SET PROBLEM:
Retype the listing below word for word. Begin at the line containing "order: Fabales" and stop after its final line.

====== DATASET CONTENT ======

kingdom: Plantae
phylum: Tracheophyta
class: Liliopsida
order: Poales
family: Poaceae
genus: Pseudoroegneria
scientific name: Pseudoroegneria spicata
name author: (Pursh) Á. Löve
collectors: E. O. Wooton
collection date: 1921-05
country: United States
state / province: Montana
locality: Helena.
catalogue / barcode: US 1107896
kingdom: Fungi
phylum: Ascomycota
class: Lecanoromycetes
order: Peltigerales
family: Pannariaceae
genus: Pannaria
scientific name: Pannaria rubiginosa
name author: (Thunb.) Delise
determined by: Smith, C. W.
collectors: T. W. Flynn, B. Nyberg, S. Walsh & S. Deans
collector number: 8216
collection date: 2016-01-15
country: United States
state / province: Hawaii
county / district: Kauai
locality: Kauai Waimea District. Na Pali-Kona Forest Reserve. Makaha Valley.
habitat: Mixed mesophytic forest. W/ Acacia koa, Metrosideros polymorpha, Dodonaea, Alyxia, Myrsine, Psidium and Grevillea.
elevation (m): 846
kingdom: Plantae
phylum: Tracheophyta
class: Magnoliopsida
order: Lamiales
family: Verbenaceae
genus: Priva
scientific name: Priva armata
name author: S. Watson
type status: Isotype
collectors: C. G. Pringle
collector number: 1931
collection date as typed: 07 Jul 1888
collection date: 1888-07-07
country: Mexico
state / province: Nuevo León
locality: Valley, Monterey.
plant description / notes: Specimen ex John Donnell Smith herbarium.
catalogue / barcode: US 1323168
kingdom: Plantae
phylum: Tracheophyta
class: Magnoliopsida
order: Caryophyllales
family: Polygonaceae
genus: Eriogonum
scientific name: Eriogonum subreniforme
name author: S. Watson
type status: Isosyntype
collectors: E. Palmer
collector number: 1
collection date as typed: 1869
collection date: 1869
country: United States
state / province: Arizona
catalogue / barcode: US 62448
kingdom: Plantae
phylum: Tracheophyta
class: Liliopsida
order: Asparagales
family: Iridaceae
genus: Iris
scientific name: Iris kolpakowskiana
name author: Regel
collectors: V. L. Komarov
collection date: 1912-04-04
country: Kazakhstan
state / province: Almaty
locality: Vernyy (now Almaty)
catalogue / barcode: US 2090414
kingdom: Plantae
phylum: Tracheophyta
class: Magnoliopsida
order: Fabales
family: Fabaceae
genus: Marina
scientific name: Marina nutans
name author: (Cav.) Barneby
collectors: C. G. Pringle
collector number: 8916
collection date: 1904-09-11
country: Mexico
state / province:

======

SOLUTION TO THIS EXERCISE:
order: Fabales
family: Fabaceae
genus: Marina
scientific name: Marina nutans
name author: (Cav.) Barneby
collectors: C. G. Pringle
collector number: 8916
collection date: 1904-09-11
country: Mexico
state / province:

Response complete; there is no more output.